The money lines are:

"If Hoppe is the leading light of Austrian economics as the Mises Institute presents him, then Austrian economics should prepare for a long dark age. At George Mason University I saw Hoppe present a lecture in which he claimed that Ludwig von Mises had set the intellectual foundation for not only economics, but for ethics, geometry, and optics, as well. This bizarre claim turned a serious scholar and profound thinker into a comical cult figure, a sort of Euro Kim Il Sung.
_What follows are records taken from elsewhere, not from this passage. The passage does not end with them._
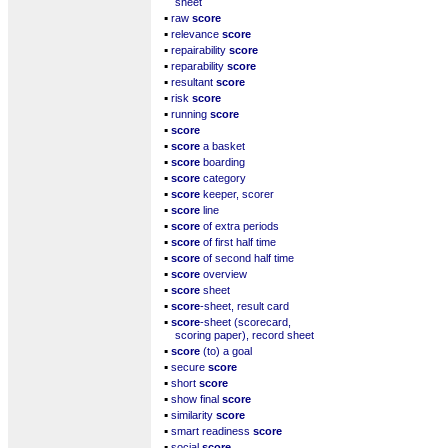
sheet
▪
raw
score
▪
relevance
score
▪
repairability
score
▪
reparability
score
▪
resultant
score
▪
risk
score
▪
running
score
▪
score
▪
score
a basket
▪
score
boarding
▪
score
category
▪
score
keeper, scorer
▪
score
line
▪
score
of extra periods
▪
score
of first half time
▪
score
of second half time
▪
score
overview
▪
score
sheet
▪
score
-sheet, result card
▪
score
-sheet (scorecard,
scoring paper), record sheet
▪
score
(to) a goal
▪
secure
score
▪
short
score
▪
show final
score
▪
similarity
score
▪
smart readiness
score
▪
social
score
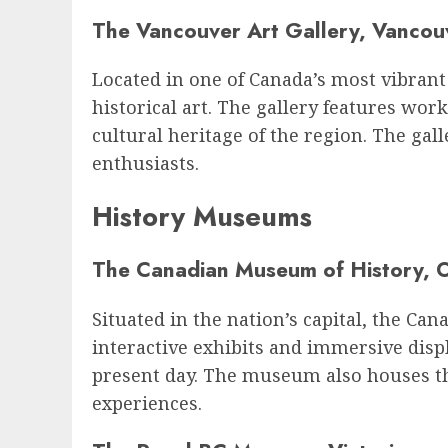
The Vancouver Art Gallery, Vancou
Located in one of Canada’s most vibrant
historical art. The gallery features wor
cultural heritage of the region. The gall
enthusiasts.
History Museums
The Canadian Museum of History, 
Situated in the nation’s capital, the C
interactive exhibits and immersive displ
present day. The museum also houses t
experiences.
Hoppe's scholarship is so pitiful that one of his own colleagues -- who is still involved in the Mises Institute -- once remarked to me that Hoppe's book on ethics was a truly remarkable achievement; it was the only book he had ever read in which every step of the argument was a logical fallacy."

This has been placed in the "Libertarians Criticizing Each Other" and "Austrian Economics" indexes.


El Gato con Bolas said...

Well, you can put the following excerpt, where Hoppe attacks Hayek's knowledge problem.

"Hayek's solution is not private property, but the decentralization of the use of knowledge.
Yet this is surely an absurd thesis. First, if the centralized use of knowledge is the problem, then it is difficult to explain why there are families, clubs, and firms, or why they do not face the
very same problems as socialism. Families and firms also involve central planning. The family head and the owner of the firm also make plans which bind the use other people can make of their private knowledge, yet families and firms are not known to share the problems of socialism."


Mark Plus said...

I wonder why, if monarchies supply better government than democracies, Hoppe didn't try to migrate to a country like Saudi Arabia, Swaziland or Brunei?

Econoclasta ecuatoriano said...

Hoppes' critique of Hayek is actually powerful and ultimately true.